» **TASK INSTRUCTIONS**
Beneath this instruction is a listing. Transcribe from it only the stretch from the line with "ניהול העדפות" through the line with "Im Rahmen von", both end lines included, exactly as written.
[EXCERPTED RECORDS — start]
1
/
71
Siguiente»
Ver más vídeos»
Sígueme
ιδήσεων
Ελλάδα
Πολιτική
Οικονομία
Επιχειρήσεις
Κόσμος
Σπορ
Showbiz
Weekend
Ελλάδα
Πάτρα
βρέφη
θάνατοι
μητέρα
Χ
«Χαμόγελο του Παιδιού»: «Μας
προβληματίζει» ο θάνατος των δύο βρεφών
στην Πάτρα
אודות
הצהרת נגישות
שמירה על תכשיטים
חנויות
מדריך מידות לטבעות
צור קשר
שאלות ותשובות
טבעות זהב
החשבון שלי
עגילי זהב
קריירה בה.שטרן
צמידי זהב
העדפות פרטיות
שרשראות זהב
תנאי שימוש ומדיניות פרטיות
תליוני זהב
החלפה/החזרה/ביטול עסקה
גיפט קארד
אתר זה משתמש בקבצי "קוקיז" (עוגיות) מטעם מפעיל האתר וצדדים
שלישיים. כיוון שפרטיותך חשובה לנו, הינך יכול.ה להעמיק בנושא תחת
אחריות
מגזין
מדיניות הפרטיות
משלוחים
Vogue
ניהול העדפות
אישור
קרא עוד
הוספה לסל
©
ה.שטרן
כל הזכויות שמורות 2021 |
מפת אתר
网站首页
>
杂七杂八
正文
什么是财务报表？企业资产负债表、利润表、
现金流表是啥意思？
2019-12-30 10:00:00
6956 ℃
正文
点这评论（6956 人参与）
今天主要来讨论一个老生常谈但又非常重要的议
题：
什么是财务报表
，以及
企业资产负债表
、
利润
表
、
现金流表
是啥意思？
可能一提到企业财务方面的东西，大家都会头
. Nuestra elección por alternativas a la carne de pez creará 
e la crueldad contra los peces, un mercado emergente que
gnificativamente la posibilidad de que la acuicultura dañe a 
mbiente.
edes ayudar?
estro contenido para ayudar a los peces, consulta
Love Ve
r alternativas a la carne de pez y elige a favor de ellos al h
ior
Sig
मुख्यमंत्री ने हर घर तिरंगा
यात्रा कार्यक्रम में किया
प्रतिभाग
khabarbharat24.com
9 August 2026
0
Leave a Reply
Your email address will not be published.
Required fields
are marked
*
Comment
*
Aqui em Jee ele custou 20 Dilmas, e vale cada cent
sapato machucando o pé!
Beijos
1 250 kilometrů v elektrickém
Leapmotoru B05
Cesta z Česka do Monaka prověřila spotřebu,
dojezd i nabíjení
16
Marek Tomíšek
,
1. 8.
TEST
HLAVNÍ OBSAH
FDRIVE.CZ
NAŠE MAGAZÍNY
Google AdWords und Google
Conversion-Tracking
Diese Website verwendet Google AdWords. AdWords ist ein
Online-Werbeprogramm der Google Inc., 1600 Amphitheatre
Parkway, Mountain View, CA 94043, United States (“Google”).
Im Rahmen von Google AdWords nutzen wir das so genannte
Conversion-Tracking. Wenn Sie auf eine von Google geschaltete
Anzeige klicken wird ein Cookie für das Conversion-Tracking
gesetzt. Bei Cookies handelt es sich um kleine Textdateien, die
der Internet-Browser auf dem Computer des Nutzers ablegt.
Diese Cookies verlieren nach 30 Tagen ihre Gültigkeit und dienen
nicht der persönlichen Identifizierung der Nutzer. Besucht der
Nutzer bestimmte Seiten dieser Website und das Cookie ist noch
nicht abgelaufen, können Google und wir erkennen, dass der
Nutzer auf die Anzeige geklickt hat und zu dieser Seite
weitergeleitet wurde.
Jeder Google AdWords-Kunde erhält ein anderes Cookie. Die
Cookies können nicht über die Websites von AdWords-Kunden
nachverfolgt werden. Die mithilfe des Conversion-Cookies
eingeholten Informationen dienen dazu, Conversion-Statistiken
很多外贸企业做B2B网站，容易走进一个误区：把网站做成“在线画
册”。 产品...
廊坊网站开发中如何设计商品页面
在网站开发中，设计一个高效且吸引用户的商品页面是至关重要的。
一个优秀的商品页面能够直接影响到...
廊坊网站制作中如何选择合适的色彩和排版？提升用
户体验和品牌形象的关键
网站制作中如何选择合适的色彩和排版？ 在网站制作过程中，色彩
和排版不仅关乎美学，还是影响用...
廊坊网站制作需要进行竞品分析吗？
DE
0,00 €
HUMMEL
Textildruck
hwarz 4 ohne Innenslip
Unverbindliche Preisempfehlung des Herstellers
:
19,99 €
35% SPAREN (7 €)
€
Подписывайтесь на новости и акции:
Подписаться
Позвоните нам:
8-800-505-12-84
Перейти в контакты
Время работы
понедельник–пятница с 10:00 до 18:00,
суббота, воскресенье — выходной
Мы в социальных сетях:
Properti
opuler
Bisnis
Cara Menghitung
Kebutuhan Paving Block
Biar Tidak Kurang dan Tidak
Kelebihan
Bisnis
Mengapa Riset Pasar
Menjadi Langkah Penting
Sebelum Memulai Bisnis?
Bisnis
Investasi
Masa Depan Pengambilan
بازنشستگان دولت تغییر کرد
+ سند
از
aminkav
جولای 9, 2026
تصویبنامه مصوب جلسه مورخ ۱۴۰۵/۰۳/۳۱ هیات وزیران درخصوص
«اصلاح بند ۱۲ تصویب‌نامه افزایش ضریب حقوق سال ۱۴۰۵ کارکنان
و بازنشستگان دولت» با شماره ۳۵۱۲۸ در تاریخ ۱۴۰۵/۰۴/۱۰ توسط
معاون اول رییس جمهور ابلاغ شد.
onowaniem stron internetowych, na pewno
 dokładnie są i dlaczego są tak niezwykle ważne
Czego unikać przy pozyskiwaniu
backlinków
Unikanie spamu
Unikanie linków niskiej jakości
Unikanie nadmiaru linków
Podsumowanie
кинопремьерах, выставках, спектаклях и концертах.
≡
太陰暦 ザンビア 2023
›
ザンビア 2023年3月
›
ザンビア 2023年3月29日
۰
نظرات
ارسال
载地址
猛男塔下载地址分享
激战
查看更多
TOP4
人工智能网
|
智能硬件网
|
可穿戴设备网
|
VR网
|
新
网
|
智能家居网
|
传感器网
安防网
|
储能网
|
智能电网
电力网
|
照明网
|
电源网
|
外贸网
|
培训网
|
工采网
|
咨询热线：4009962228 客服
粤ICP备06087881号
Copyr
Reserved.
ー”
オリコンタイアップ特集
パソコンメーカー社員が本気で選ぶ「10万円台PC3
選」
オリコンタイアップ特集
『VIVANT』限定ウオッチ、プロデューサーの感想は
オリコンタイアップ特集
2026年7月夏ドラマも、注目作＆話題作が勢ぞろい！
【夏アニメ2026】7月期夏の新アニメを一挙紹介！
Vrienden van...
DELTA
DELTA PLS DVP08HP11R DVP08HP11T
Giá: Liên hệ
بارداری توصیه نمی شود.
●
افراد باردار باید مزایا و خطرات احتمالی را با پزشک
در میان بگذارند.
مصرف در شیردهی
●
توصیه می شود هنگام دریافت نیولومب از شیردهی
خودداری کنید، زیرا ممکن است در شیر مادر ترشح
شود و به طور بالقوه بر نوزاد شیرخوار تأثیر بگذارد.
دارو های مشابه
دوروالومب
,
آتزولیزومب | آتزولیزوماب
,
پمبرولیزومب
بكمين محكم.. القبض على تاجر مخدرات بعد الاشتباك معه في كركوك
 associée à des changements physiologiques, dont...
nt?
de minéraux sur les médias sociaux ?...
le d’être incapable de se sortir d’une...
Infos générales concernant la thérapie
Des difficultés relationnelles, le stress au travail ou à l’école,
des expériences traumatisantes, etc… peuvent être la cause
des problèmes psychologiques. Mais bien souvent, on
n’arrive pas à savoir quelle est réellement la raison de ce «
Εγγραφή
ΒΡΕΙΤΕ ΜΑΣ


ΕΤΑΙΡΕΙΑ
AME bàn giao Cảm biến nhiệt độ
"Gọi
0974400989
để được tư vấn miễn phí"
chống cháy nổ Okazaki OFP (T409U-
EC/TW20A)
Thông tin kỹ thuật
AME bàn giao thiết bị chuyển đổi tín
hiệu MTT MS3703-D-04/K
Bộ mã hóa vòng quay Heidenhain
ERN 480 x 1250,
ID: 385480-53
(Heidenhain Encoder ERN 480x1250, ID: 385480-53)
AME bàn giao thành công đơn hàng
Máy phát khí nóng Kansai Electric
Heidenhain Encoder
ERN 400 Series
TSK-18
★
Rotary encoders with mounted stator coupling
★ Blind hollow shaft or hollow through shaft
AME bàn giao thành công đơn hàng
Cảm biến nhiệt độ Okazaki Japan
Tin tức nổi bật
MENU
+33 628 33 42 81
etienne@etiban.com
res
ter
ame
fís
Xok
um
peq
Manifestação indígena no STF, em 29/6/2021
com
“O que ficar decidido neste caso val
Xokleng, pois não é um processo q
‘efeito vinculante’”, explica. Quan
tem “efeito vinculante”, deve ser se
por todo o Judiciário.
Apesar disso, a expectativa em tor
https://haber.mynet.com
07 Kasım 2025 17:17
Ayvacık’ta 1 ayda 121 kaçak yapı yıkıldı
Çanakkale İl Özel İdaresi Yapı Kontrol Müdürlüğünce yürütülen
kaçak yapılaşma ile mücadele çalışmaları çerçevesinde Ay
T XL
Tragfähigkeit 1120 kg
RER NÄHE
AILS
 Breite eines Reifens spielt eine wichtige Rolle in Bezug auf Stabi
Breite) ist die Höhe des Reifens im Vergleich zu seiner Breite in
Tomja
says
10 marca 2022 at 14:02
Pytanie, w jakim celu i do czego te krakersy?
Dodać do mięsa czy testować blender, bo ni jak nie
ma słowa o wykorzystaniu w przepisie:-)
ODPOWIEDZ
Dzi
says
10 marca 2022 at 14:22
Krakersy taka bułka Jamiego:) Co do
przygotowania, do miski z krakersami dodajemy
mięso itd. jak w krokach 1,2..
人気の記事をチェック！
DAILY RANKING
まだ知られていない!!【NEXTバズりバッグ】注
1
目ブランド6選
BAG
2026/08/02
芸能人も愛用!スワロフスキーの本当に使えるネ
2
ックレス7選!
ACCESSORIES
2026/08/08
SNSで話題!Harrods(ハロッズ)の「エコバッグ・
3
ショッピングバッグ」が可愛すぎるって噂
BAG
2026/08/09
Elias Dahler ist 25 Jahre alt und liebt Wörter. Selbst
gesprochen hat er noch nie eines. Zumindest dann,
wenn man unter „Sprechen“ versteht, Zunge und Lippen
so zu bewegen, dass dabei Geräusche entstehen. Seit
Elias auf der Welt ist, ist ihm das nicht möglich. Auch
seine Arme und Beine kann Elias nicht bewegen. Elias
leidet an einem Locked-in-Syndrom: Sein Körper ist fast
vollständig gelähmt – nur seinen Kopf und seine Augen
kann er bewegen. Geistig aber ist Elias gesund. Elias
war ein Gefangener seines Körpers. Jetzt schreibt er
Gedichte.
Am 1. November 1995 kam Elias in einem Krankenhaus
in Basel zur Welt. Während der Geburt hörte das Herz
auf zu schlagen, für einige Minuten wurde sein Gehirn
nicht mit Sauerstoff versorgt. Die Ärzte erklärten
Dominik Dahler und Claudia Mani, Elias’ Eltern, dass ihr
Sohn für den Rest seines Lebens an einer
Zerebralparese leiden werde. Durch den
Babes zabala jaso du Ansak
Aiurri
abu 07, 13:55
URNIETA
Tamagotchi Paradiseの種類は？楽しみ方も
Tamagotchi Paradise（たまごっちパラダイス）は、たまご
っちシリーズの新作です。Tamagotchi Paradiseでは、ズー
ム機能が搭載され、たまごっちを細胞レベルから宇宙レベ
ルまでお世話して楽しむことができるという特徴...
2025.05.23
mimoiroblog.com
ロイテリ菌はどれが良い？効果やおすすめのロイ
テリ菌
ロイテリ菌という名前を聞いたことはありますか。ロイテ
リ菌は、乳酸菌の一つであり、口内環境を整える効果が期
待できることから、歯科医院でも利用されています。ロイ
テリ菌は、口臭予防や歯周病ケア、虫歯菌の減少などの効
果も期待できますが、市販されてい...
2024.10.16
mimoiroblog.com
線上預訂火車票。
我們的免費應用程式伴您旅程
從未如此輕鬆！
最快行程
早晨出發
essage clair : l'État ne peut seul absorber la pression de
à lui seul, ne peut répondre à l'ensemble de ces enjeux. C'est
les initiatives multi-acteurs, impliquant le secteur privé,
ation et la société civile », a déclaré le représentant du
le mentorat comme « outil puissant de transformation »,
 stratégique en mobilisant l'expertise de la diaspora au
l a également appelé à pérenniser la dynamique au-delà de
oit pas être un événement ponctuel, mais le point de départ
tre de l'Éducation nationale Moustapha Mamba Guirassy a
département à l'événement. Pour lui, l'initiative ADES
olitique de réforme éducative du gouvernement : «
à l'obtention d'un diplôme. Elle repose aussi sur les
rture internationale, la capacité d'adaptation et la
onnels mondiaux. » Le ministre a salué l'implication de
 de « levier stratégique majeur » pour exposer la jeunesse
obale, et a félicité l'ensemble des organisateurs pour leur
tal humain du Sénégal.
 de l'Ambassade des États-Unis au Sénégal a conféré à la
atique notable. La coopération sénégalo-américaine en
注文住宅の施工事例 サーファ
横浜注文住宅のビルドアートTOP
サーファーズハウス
[EXCERPTED RECORDS — finish]
» **SOLUTION TO THIS EXERCISE**
ניהול העדפות
אישור
קרא עוד
הוספה לסל
©
ה.שטרן
כל הזכויות שמורות 2021 |
מפת אתר
网站首页
>
杂七杂八
正文
什么是财务报表？企业资产负债表、利润表、
现金流表是啥意思？
2019-12-30 10:00:00
6956 ℃
正文
点这评论（6956 人参与）
今天主要来讨论一个老生常谈但又非常重要的议
题：
什么是财务报表
，以及
企业资产负债表
、
利润
表
、
现金流表
是啥意思？
可能一提到企业财务方面的东西，大家都会头
. Nuestra elección por alternativas a la carne de pez creará 
e la crueldad contra los peces, un mercado emergente que
gnificativamente la posibilidad de que la acuicultura dañe a 
mbiente.
edes ayudar?
estro contenido para ayudar a los peces, consulta
Love Ve
r alternativas a la carne de pez y elige a favor de ellos al h
ior
Sig
मुख्यमंत्री ने हर घर तिरंगा
यात्रा कार्यक्रम में किया
प्रतिभाग
khabarbharat24.com
9 August 2026
0
Leave a Reply
Your email address will not be published.
Required fields
are marked
*
Comment
*
Aqui em Jee ele custou 20 Dilmas, e vale cada cent
sapato machucando o pé!
Beijos
1 250 kilometrů v elektrickém
Leapmotoru B05
Cesta z Česka do Monaka prověřila spotřebu,
dojezd i nabíjení
16
Marek Tomíšek
,
1. 8.
TEST
HLAVNÍ OBSAH
FDRIVE.CZ
NAŠE MAGAZÍNY
Google AdWords und Google
Conversion-Tracking
Diese Website verwendet Google AdWords. AdWords ist ein
Online-Werbeprogramm der Google Inc., 1600 Amphitheatre
Parkway, Mountain View, CA 94043, United States (“Google”).
Im Rahmen von Google AdWords nutzen wir das so genannte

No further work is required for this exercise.